Hanging on to a hankering

Sometimes I get a hankering for a meal that just increases with each day that passes.  It starts with  perhaps a memory or flush of nostalgia that builds and builds until it becomes an obsession bordering on unhealthy mania.  Have you ever seen a man banging his head against a freezer display door in the supermarket because they (and the previous two supermarkets he’d visited that day) didn’t have frozen potato waffles?  If you have then you must live near me and on that day I absolutely had to end my month long fantasising about potato waffle & baked bean cheesy melt with eggs.  If such a reaction over what is frankly a childhood school dinner amazes you then set aside your stunned response to the fact that three supermarkets didn’t predict the great potato waffle drought of 2012 and picture the following.

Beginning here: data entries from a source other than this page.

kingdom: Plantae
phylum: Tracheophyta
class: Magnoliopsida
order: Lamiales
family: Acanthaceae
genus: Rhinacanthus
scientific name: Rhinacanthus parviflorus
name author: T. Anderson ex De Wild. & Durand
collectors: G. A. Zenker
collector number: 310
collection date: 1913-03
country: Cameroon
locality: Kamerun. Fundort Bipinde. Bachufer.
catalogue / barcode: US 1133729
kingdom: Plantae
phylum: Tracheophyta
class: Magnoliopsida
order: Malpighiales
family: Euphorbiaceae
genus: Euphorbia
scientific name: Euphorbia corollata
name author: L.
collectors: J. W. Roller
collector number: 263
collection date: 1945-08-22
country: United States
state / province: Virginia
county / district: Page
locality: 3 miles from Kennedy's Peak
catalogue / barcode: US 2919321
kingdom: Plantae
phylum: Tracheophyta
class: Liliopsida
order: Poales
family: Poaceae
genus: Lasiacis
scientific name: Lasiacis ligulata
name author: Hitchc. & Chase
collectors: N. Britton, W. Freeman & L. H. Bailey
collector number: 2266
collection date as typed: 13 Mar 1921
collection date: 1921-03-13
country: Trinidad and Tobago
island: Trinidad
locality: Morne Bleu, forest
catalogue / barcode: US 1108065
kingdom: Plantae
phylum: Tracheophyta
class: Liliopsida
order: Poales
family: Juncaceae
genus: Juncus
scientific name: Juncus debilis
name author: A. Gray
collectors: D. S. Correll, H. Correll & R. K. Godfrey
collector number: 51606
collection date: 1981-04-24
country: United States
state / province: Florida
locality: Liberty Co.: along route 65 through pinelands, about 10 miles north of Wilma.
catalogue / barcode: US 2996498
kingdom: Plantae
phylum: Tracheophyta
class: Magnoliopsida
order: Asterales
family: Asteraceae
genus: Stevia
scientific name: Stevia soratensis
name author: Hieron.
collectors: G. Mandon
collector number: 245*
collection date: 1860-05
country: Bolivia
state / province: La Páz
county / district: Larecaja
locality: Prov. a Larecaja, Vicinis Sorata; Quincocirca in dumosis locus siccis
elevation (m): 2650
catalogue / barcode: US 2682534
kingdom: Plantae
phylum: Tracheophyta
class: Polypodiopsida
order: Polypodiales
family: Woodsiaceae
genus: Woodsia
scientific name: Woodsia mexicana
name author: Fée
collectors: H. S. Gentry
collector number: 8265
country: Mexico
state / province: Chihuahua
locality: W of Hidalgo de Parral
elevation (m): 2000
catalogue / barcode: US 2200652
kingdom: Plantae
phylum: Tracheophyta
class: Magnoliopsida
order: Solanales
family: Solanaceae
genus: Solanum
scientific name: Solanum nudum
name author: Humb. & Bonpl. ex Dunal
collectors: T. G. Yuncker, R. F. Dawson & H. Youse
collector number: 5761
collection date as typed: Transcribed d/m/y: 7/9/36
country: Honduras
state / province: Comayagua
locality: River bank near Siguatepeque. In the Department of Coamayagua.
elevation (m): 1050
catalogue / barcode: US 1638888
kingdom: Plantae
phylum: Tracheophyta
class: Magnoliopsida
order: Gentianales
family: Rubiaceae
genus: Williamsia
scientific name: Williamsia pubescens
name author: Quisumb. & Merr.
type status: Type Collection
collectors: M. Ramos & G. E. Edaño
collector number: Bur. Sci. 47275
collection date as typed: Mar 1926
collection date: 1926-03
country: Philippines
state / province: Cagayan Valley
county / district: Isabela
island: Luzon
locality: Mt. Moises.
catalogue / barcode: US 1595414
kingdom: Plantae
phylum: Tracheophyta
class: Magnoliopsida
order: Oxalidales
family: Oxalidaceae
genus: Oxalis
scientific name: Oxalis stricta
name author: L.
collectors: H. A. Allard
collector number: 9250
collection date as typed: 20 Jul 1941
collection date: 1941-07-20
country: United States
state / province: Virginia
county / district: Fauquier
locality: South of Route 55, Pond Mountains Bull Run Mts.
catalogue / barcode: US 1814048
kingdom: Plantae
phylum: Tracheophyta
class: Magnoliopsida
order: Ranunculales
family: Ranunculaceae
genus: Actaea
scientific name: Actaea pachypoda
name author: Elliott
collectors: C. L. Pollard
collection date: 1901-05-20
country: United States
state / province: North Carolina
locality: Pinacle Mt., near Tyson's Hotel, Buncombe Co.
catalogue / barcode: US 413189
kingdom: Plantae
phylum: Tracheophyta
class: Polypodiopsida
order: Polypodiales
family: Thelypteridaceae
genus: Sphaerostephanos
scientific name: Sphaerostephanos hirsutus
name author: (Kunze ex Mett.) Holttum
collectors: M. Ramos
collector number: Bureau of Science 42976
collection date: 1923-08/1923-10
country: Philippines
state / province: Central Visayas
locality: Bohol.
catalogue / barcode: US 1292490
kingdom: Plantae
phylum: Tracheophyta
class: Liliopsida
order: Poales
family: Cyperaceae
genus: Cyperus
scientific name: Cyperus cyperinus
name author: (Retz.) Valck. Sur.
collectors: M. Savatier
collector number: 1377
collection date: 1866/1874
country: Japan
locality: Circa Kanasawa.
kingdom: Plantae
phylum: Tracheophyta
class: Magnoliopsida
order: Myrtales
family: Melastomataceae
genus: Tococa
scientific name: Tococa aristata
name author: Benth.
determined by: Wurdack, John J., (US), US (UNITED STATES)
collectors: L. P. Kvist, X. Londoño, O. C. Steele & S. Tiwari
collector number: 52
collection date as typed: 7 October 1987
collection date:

Shoulder of lamb, studied with garlic and rosemary, braised slowly in a red wine gravy and pale flageolet beans, shining like little pearls alongside some steamed sprouting broccoli.  It’s a classic and was always a best seller on the menu of the French restaurant for which I worked 20 years ago.  I imagined it for half a day, remembering the many times I’d enjoyed eating it.  The meat so fragrant and tender that you can cut it with a spoon.  The next day I thought a little more.  Had it been over a year since I’d made this favourite of mine?  Good God it had; and now I had a hankering.  The thing with a hankering for dishes that absolutely have to be cooked slowly for five hours is that when the craving hits on a Monday there’s precious little opportunity to scratch the itch between leaving for work in the morning and getting home after six, and so the week long wait begins, and the craving builds.

Saturday arrives, but there’s no time for cooking.  There’s a nursery to decorate, paint samples to test and furniture to buy.  Much as I’d rather like to be at home preparing that shoulder over walking around an industrial park, I also have to admit that some things are more important, and prioritising a seemingly unimportant meal over our expectant child isn’t something I’m about to suggest to my pregnant wife.  Not, that is, unless I want to have my own homegrown Fry’s served up with a devilled sauce as starter.  On the way home I pop into my local butcher who’s just about to close.  No shoulders are left but he has two perfectly sized shanks that’ll do perfectly.  Flageolet beans are in the larder, and a bottle of wine in the sideboard.

Sunday comes and like a child at Christmas I bowl into the kitchen to get the show on the road.  Happy days.

The first low blow is that I was completely wrong about the beans situation; there aren’t any in the larder.  Second downturn of the mouth comes when I realise the bottle of wine was downed a week earlier when friends came over.  Why do I always remember drinking one less bottle than we actually had? And so I find myself sitting in the kitchen grimly looking at two raw lamb shanks.  Is it worth heading to the seventh circle of hell known as the only shop open on a Sunday, or do I turn this into one of those major happy accidents?  I scour my provisions for a flageolet bean substitute.  No time to soak chick peas, but I do have red lentils, and a huge bowl of freshly grown tomatoes that my Dad gave me mid week.  Gina walked past and muttered her mantra.  “I wouldn’t mind something spicy.  Spicy’s good.”

Spicy is good.  Very good.  So, as they say if life gives you lemons, or my case lentils, then you make Slow Cooked Curried Lamb and Lentils which as it turned out was ten times better than I could have dreamed about.  Now let’s just hope that 6 months from now, the supermarkets don’t forget to stock their shelves with any of these ingredients or the deli counter could be bear witness to a gibbering baguette hurling breakdown on aisle six.